Nero was a guest appearance in DMC 4...and also in gameranand avatar


----------



## gameranand (Sep 24, 2012)

*Re: DMC (2012): Devil May Cry discussion*

Yeah I kinda liked Nero. Thats why the avatar, haven't changed it in a long time though.


----------



## cyborg47 (Dec 13, 2012)

*Re: DMC (2012): Devil May Cry discussion*

PC version announced, releases a week after the console release  

I don't even mind not having a full fledged graphics settings menu, just a playable PC game will be more then enough. Its unreal engine, so I don't expect any hiccups in the performance.

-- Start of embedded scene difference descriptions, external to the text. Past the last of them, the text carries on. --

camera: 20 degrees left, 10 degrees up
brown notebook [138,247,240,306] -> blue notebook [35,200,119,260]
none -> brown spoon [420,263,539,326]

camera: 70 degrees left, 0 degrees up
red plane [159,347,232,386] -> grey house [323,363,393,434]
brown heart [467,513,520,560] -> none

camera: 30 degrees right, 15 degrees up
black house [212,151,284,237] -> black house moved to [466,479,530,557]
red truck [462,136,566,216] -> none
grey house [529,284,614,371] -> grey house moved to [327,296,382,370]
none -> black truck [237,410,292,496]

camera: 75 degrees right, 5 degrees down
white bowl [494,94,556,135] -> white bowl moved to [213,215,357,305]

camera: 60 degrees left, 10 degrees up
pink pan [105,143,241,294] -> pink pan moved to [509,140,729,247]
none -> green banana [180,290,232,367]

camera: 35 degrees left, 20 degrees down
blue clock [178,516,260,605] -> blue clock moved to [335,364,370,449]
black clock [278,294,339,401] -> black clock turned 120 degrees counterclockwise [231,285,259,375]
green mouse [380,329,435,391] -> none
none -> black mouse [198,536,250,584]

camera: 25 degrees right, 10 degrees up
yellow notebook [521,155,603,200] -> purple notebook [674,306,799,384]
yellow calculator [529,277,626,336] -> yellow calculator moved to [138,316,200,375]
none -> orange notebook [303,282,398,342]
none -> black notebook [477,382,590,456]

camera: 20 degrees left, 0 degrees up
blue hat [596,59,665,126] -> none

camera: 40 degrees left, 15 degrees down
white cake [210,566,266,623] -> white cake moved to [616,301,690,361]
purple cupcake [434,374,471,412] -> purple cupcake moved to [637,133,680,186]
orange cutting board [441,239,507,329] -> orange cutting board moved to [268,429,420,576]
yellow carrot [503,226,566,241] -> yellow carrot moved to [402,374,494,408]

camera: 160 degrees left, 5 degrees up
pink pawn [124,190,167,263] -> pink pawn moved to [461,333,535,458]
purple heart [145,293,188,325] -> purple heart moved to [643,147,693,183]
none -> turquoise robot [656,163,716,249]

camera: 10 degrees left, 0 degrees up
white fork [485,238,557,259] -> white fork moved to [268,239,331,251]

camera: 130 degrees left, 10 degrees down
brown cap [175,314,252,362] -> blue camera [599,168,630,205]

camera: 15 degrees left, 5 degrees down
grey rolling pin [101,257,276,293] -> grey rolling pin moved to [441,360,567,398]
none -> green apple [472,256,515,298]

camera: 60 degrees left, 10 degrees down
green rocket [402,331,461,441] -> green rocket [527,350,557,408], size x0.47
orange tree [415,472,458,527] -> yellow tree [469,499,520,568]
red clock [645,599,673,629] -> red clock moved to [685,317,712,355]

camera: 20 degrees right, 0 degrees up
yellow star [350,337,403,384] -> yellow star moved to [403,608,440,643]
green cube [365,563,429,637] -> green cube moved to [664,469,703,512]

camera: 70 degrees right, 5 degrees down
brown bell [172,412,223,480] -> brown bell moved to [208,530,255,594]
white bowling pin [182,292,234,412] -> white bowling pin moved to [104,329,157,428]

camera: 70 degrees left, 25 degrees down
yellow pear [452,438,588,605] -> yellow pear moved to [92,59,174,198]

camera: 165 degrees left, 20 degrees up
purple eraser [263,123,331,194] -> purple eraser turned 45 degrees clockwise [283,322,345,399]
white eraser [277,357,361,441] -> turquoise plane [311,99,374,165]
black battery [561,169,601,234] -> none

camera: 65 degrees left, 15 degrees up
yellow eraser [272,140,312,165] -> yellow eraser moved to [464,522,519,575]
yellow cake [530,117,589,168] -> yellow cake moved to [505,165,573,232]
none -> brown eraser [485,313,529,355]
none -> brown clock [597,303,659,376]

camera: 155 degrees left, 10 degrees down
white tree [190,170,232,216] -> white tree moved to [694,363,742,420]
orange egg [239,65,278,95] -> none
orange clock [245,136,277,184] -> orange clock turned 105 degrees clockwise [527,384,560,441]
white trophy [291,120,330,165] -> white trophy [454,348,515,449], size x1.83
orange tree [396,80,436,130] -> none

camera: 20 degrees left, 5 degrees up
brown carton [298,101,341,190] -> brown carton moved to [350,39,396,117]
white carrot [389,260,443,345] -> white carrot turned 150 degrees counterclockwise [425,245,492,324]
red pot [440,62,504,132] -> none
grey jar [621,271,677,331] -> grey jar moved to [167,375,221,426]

> Capcom today confirmed that DmC Devil May Cry will be available for digital download for Windows PC on January 25, 2013.
> Developed by QLOC S.A. for Windows PC, DmC Devil May Cry will include full AMD support, including AMD Eyefinity multi-display technology and AMD CrossFire technology. These technologies allow gamers to harness the power of two or more graphics cards reinforcing the stunning visuals of the game and dramatically increase the game’s performance. Senior Capcom Producer on DmC Devil May Cry, Alex Jones, commented, “DmC Devil May Cry’s performance on AMD is amazing, it pumps up our already incredible visuals and effects to the next level, making it an even more immersive and intense experience.”
> DmC Devil May Cry for PC will be compatible with both keyboard and mouse, Xbox 360 controller and all third party direct input controllers. Players will be able to enjoy the game at 60 fps or even higher with no maximum limitation, creating a spectacular visual experience for PC gamers.
> Gamers that download DmC Devil May Cry via Steam will be able to take full advantage of features such as Cloud saving, achievements, friends support and leaderboards.
> ...




*Source - DmC: Devil May Cry To Arrive On PCs One Week After Consoles | Side Mission | GameTrailers*


----------



## CommanderShawnzer (Dec 13, 2012)

*Re: DMC (2012): Devil May Cry discussion*



> Capcom today confirmed that DmC Devil May Cry will be available for *digital download* for Windows PC on January 25, 2013.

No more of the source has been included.